Despite our differences, I was always indebted to Dr. DeBakey for giving me a faculty position and the opportunity to continue my academic career. During the 8 years in which the two of us were very close, most of the time I enjoyed being his colleague. We traveled together to Europe, along with our wives and medical colleagues. He was very generous with his time on my behalf, and I learned much from him that was helpful to me as a young surgeon. For example, he had a very strong work ethic, and I was inspired by his dedication to his work. I enjoyed reading his medical publications and was impressed with his ability to manipulate opinion at the medical center. In turn, he encouraged me to publish medical articles. A brilliant man with a wonderful mind, he made an enormous contribution to the practice of surgery. He was always an outstanding figure, not only for his personal accomplishments but also for how he has benefited Baylor and the Texas Medical Center as a whole.

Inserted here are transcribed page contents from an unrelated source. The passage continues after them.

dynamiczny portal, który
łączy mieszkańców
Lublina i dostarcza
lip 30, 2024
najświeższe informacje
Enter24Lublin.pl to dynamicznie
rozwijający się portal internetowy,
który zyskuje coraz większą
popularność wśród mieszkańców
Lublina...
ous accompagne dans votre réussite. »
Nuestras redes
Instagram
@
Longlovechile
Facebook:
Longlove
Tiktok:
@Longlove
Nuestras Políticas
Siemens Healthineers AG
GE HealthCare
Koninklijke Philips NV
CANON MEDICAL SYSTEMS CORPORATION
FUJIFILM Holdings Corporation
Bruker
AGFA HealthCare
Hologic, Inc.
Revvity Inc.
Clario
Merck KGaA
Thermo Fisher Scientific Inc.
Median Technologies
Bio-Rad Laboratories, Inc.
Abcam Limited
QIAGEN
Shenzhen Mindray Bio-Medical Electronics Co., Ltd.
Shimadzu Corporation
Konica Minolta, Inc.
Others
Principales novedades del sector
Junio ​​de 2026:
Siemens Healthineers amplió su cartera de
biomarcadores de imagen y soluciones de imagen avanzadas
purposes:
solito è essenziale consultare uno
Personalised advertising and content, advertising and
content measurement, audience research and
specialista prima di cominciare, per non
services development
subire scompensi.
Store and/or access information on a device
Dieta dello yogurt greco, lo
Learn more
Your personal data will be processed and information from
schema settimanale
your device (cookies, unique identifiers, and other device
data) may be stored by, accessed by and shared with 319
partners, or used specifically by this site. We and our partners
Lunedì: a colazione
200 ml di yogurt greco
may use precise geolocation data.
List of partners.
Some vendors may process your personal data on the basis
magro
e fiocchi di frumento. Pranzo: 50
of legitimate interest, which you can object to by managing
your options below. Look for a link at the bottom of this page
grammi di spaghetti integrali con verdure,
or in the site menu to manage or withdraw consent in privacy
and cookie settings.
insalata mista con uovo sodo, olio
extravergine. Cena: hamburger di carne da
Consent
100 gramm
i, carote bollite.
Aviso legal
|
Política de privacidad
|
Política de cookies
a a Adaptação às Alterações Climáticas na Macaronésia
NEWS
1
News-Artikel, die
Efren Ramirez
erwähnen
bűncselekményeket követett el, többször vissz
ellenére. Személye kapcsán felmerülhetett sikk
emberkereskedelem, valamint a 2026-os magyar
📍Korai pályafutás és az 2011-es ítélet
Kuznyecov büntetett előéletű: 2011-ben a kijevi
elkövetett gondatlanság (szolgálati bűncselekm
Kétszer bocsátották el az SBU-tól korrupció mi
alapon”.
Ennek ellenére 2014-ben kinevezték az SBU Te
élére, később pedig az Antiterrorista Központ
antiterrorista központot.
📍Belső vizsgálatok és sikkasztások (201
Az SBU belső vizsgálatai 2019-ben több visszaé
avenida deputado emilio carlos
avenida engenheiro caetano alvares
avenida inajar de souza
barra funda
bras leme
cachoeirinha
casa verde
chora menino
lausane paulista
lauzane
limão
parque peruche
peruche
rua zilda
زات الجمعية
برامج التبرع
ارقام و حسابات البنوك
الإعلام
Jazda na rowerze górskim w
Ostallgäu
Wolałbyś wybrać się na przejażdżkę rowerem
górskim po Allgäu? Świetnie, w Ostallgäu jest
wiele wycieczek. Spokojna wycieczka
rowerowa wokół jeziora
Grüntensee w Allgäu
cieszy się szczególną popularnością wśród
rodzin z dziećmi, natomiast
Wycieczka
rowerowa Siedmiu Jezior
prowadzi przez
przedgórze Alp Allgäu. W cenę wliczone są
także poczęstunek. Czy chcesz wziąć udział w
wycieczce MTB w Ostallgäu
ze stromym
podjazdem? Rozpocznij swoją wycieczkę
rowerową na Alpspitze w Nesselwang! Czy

Basically, we drifted apart because of differences in temperament and philosophy. Our break was painful to me, but the more I thought about our differences, the more I realized that our personalities were somewhat incompatible. I do not think that our rivalry interfered at all with Dr. DeBakey’s career or reputation, and it seems to have enhanced my own. I am most pleased that, in 2007, we reconciled (Fig. 2). The reconciliation was very comforting to me. That year, I presented Dr. DeBakey with an honorary membership in the Denton A. Cooley Cardiovascular Surgical Society, and in 2008, he presented me with the same honor for the Michael E. DeBakey International Surgical Society. Last year, our two surgical societies met together in joint session for the first time.

Figure 2

Drs. Cooley and DeBakey in 2007.

From the TAH implantation, much was learned that impacted the continued development of TAHs and left ventricular assist devices (LVADs). The TAH implant proved that a mechanical device could be used for staged transplantation. Therefore, in the early 1970s, NIH funding was redirected from development of a TAH toward the development of long-term, implantable, “untethered” LVADs, which could potentially benefit more patients. At that time, I established a laboratory at the Texas Heart Institute devoted specifically to developing and testing such systems. Our team has now accumulated the world’s most extensive experience with LVADs and has also been involved in the development of most of the systems used clinically today.

A pulseless TAH, comprising two MicroMed DeBakey LVADs, is currently being developed by Dr. Bud Frazier in our laboratory with funding from NIH. Bud began his career in this field as a medical student in the Baylor Laboratory with Dr. DeBakey, Dr. Liotta, and me. Therefore, 40 years after the first human implant, a TAH useful for all sizes of patients is closer to becoming a reality than ever before. Mike DeBakey was involved with us in this work. The photo shows us together in the research laboratory at the Texas Heart Institute during one of the animal implants. I only wish that he was with us today to see how much further along in development the device has come.

BIOSKETCH

A world-renowned surgeon, Denton A. Cooley, MD, has pioneered many techniques used in cardiovascular surgery. In 1968, he performed the first successful human heart transplant in the United States. In 1969, he became the first heart surgeon to implant an artificial heart in man. Dr. Cooley founded the Texas Heart Institute in Houston, TX, USA and now serves as its surgeon-in-chief and president emeritus. He and his associates have performed more than 100 000 open heart operations—more than any other group in the world. Among his more than 120 honors and awards are the National Medal of Technology; the National Medal of Freedom, the nation’s highest civilian award; the Theodore Roosevelt award, given by the National Collegiate Athletic Association to a varsity athlete who has achieved national recognition in his profession; and the Distinguished Service Award from the American Medical Association.